Head of the lab:
Dr. Penelope Mavromara, 
Email: penelopm@hol.gr
Tel:  +30-210-6478877

The hepatitis C virus (HCV) is a small hepatotropic RNA virus classified within the Flaviviridae family, hepacivirus genus. The viral genome is a 9.6 kb, single-stranded, positive-sense RNA molecule encoding a single polyprotein of about 3,000 amino acids. Proteolytic processing of the polyprotein by host and viral proteases yields at least 10 mature viral proteins, including the nucleocapsid C protein, the two envelope glycoproteins E1 and E2, and the non-structural p7, NS2, NS3, NS4A, NS4B, NS5A and NS5B proteins. Recently, an additional protein known as core+1, F or ARFP was identified by our laboratory and independently by two other groups in the United States. This protein is encoded by an alternative reading frame within the core coding region but its function remains unknown. The 5’ and 3’ non-coding regions (5’ NCR and 3’ NCR) are highly conserved. The 5’ NCR contains an internal ribosome entry site (IRES) which allows the translation of the polyprotein. HCV exhibits considerable nucleotide sequence heterogeneity throughout the viral genome.  At least six major HCV genotypes and more than hundred subtypes have been identified worldwide. Furthermore, within an infected individual HCV exist as a mixture of highly related but distinct viral RNA sequences known as quasispecies that can rapidly evolve and become drug resistant.
 
HCV infects approximately 3% of the population worldwide, leading to major health problems. In the majority of cases (85%), HCV infection will progress to chronic, persistent infection that is often associated with liver cirrhosis that can lead to liver failure or hepatocellular carcinoma with fatal outcome. Currently no vaccine or broadly effective therapy is available.
 
It is now well established that HCV uses a complex mechanism to evade or subvert innate and adaptive immune responses and to establish persistent infection. To this end, the study of the function of individual viral proteins remains a promising area of research as it is expected to shed light into our understanding of the mechanisms of viral pathogenesis and antiviral resistance.
 
The research in our laboratory is mainly focused on the functional analysis of the HCV genome and the development of novel therapeutics using modern molecular and cellular approaches. Our group was one of the first three groups which independently discovered a novel protein for HCV, namely ARFP, F or core+1 and we are currently interested to elucidate  the mechanisms for CORE+1 expression and its role in viral pathogenesis.

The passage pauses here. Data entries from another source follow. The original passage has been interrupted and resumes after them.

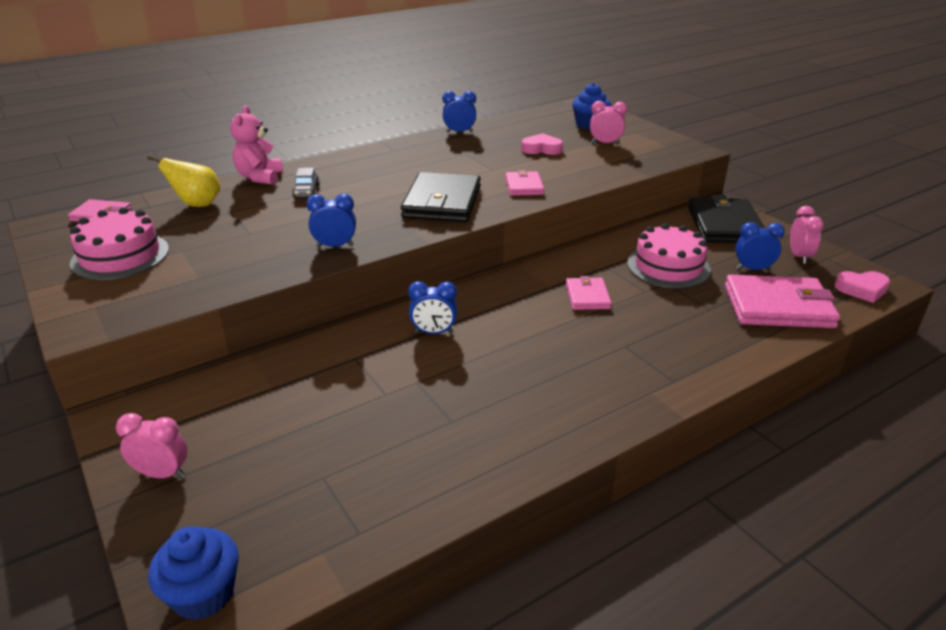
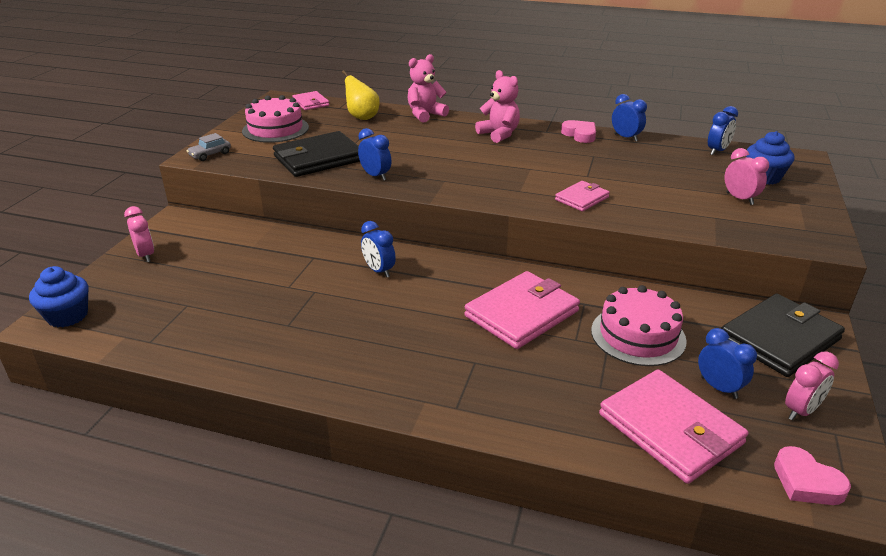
camera: 50 degrees right, 0 degrees up
grey car [292,168,320,198] -> grey car moved to [187,133,231,161]
black wallet [401,172,481,222] -> black wallet moved to [273,131,360,177]
pink heart [521,133,563,155] -> pink heart moved to [561,120,596,143]
pink wallet [566,276,612,310] -> pink wallet [464,271,580,349], size x1.86
none -> pink teddy bear [475,70,520,143]
none -> blue clock [708,106,738,155]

1. To study the functional properties of selected HCV proteins including core/core+1, NS4B, NS5A.
2. To develop novel strategies and reagents to control HCV infection including new generation of HCV vaccines based on the use of novel viral-based gene delivery systems.
3. To elucidate the molecular mechanisms implicated in the translation of the HCV genome
4. To assess the effect of genetic heterogeneity in the functional properties of HCV proteins, including core+1.
5. To develop novel immunodiagnostic tools for HCV detection.